Supplied text:

Since the proportion of the patients in the two groups differed in each surgery (Table 1), the results were analyzed and reported separately. The patient-related risk factors for SSI have been summarized in (Supplementary 1 in S1 File). Age, BMI, smoking status, comorbidities like DM, cardiovascular disease, and history of immunosuppressive drugs were similar between the extended oral antibiotics and short-term groups (P-value > 0.05) (Supplementary 1 in S1 File).
However, surgery-related factors, such as the length of hospitalization in patients who underwent TKA and ACL reconstruction, were significantly shorter in the short-term group than in the extended group (P-value < 0.05). Also, the duration of surgery in patients who underwent TKA was significantly shorter in the short-term group compared to the extended group (P-value = 0.014).
The results of SSI in two groups are shown according to the type of surgery in Table 2. The rate of SSI was not statistically different between the extended (4.6%) and short-term (2.8%) groups in the surgeries evaluated in our study (P-value = 0.35)(Table 2).
The overall rate of symptoms of post-operative complications was significantly higher in the extended group (36.2%) compared to the short-term group (22.8%) (P-value = 0.004, OR=1.9, 95%CI = 1.2–3.0). The swelling was significantly more prevalent in the extended group than the short-term group (P-value=0.022). We also analyzed each adverse effect related to the use of prophylactic antibiotics, such as headache, constipation, nausea, vomiting, diarrhea, loss of appetite, abdominal pain, and skin allergy in each surgery, and the results demonstrated no significant differences between the short-term and extended oral antibiotics groups in separate surgeries (P-value > 0.05) (Supplementary 2 in S1 File).
We also recorded the readmission causes after the surgery, and our findings demonstrate that the extended oral antibiotics group and the short-term group did not have any significant difference in the incidence rate of deep vein thrombosis (DVT), pulmonary thromboembolism (PTE), hematoma, and the pain that led to readmission (P > 0.05) (Table 2).
Discussion
Prophylactic antibiotics are widely used to prevent SSI after orthopaedic surgeries, but the optimal duration of prophylactic antibiotic therapy remains a topic of debate. Our findings revealed that the rate of SSI was not significantly different between patients who received short-term (<24h) or extended prophylactic antibiotics after the orthopedic surgeries. However, the overall rate of post-operative complications, such as swelling, was significantly higher in the extended group than in the short-term group.
The duration of prophylactic antibiotic administration has been evaluated in fracture surgeries. A study comparing the efficacy of cefuroxime over 24 hours with the regimen of cefuroxime for 24 hours plus 6 days of oral cephalexin for patients with trochanteric fractures demonstrated that there were no differences between the two groups considering the infection rate [24]. A subsequent meta-analysis demonstrated that the multiple-dose antibiotic prophylaxis in closed long bone fractures was not superior to the single-dose strategy [25]. In this study, we separately compared the short-term and extended oral prophylactic antibiotics in patients who underwent hip internal fixation and found no significant difference between these two groups regarding infection rate.

Exercise objective: According to the study excerpt, what were the SSI rates in the extended and short-term groups?

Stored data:
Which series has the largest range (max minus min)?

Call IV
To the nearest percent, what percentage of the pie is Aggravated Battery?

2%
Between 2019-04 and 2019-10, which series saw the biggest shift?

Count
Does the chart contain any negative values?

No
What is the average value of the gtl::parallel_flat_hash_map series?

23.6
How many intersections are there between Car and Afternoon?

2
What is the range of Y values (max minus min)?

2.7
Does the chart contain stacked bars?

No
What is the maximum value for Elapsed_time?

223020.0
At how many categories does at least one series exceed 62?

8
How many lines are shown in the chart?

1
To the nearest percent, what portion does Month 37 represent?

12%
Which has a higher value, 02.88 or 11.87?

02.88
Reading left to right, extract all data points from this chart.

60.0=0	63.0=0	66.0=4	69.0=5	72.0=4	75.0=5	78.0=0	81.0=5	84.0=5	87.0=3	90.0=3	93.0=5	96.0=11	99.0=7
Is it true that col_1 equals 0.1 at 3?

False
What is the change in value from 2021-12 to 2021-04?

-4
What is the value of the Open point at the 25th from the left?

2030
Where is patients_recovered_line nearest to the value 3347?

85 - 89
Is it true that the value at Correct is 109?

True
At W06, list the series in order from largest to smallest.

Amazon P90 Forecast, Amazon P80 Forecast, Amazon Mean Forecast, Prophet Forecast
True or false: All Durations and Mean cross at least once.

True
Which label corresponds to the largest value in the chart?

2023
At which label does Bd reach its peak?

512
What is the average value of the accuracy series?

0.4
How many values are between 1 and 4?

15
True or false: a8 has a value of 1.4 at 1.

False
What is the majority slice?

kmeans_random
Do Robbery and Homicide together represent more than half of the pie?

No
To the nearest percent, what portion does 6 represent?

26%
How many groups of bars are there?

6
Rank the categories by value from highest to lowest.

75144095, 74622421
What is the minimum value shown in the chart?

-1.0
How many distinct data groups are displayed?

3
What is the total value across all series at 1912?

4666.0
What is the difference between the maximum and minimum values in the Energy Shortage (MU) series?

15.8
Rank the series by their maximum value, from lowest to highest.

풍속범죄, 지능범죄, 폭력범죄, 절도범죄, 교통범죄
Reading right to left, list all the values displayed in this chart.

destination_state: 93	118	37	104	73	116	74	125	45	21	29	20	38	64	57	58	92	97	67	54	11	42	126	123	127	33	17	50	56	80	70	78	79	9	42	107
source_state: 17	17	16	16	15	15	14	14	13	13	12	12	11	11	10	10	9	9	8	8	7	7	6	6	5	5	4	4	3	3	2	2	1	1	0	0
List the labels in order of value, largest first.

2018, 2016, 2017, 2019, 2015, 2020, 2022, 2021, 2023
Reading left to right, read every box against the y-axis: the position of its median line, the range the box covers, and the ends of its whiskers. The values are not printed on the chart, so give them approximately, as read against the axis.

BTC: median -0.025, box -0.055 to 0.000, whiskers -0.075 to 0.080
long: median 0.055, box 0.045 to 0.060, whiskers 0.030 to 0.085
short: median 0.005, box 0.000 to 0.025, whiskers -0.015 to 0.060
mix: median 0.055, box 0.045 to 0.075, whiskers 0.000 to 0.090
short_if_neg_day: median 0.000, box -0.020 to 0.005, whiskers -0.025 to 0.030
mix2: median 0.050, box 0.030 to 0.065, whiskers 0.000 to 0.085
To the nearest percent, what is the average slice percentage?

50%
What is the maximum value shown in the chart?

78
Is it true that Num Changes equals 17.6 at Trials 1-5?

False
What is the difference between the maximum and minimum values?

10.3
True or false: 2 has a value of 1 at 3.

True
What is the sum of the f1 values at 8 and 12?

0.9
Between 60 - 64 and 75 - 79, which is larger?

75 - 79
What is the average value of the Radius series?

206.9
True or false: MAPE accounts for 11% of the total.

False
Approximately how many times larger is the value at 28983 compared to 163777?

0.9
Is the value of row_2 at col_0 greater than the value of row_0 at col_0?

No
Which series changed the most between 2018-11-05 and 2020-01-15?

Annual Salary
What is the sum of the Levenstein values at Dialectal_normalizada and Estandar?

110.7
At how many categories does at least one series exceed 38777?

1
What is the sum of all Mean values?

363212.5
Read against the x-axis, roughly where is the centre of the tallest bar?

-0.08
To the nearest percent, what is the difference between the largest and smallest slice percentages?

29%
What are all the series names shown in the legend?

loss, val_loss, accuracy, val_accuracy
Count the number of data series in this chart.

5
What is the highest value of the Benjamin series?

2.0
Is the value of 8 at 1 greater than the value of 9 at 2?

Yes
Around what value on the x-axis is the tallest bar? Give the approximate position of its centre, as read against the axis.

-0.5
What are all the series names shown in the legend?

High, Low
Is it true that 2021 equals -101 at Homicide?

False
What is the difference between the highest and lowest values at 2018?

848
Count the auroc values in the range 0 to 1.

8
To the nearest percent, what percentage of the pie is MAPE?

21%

Output of the task: The SSI rate was 4.6% in the extended group and 2.8% in the short-term group.